- Action item A -
In the fireplace heating thread, what make and model of gas logs does the first poster have now?
- Action item B -
Write the next part of the forum thread about getting heat from a fireplace, picking up after its last sentence.

(Beginning of Document passage)

# WWYD? I want warmth!!



## lkauppi (Sep 21, 2009)

We have a Heat-n-glo 6000TVFL vented B type, pretty but useless gas logs.  I want something that will give us heat. I have no idea which way to go or which way we can go.   We need to do a whole house hvac makeover anyway, but I am starting with the fireplace.  I had a set of heatmaster logs with an overhead blower in a past house, loved it.  I am wanting that type of deal again, it was in a firebox that could burn wood, but we had the logs in it.  Can I put an insert in the current space that will allow wood burning insert or gas logs or both?  Thanks for your help.


----------



## KeithO (Sep 22, 2009)

Most of the efficient gas units will be direct vent.  If it is in an above ground area, venting through the wall can be remarkably inexpensive and a simple DIY job.  I would be inclined to leave the fireplace alone only because of the work required to tear it out and the fact that you more than likely wouldn't be using the B vent anyway.

(End of Document passage)
(Beginning of Source information)

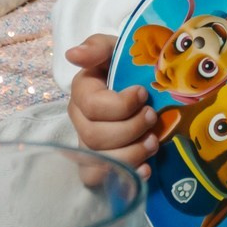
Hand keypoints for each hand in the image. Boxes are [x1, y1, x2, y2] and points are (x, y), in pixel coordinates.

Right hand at [64, 35, 157, 169]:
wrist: (148, 87)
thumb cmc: (130, 68)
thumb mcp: (117, 49)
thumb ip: (97, 47)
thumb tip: (72, 54)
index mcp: (82, 91)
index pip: (93, 106)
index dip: (121, 104)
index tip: (144, 94)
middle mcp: (80, 120)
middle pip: (96, 136)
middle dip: (131, 129)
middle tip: (153, 118)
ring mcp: (87, 144)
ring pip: (99, 160)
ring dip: (133, 153)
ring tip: (154, 142)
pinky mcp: (98, 165)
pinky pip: (98, 179)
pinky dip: (124, 176)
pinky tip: (145, 169)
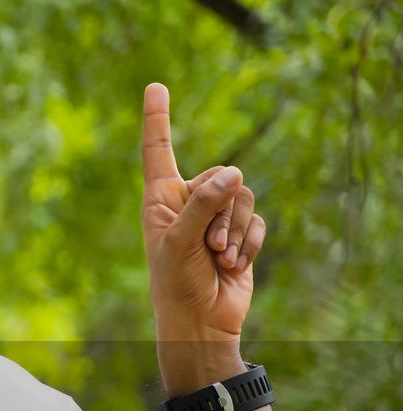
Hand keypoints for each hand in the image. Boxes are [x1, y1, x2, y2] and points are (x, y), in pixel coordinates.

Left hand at [141, 83, 266, 342]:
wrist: (200, 322)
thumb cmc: (176, 283)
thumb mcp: (180, 242)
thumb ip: (203, 205)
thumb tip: (234, 173)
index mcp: (160, 199)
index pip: (158, 151)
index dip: (157, 119)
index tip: (155, 87)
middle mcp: (187, 201)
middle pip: (221, 175)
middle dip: (220, 211)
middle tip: (207, 246)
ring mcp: (214, 217)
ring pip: (242, 196)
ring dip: (233, 232)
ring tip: (217, 258)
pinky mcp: (239, 232)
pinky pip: (256, 220)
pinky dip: (248, 244)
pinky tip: (232, 266)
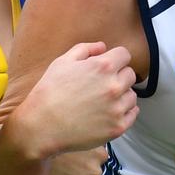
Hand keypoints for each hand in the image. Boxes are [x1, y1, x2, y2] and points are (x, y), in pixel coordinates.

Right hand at [13, 42, 138, 157]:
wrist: (41, 127)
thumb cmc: (49, 93)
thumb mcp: (61, 62)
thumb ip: (85, 49)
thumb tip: (103, 47)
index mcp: (103, 67)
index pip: (125, 55)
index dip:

(End of Source information)

- Exercise response A -
A Heat-n-glo 6000TVFL vented B type.

- Exercise response B -
Look into a free standing stove and direct vent through the wall.  Morso & Jotul have nice stoves.  Napoleon similar in price, maybe slightly cheaper.  Not sure I trust the Napoleon quality.  Woodstock have some very nice and pretty soapstone stoves.  Not cheap, but in a different league and forever.

I don't think anyone here is going to recommend what you are suggesting.  A "real" EPA insert  + class A + gas logs = big bucks.


----------



## dattjacobs (Sep 28, 2009)

I just put in a jotul gv 600dv 40,000 btu ng stove. This stove is great. 260 pounds gets hot as hell stays hot for about 20 mins after you cut off the gas. I have a blower on mine. Flame looks very nice, 12 inch flames. I'm heating about 1,500 sq with it. Stove cost me 2,700 with vents and blower. 325 for install. Good luck

Todd


----------



## gasplumber (Sep 30, 2009)

The most efficient type of gas log is by far a vent free.  99.9% if operating properly and in a vent free firebox.   They will put out a tremendous amount of heat.  It sounds like the firebox/unit you have likely isnt rated for a vent free.  Not sure about local code in your area but here the firebox must be rated for ventfree or be a masonry firebox to install a vent free.  You can have a vent free firebox installed pretty easy but the cost will be high.  You will also need to check on mantle clearances etc.


----------



## Fsappo (Oct 9, 2009)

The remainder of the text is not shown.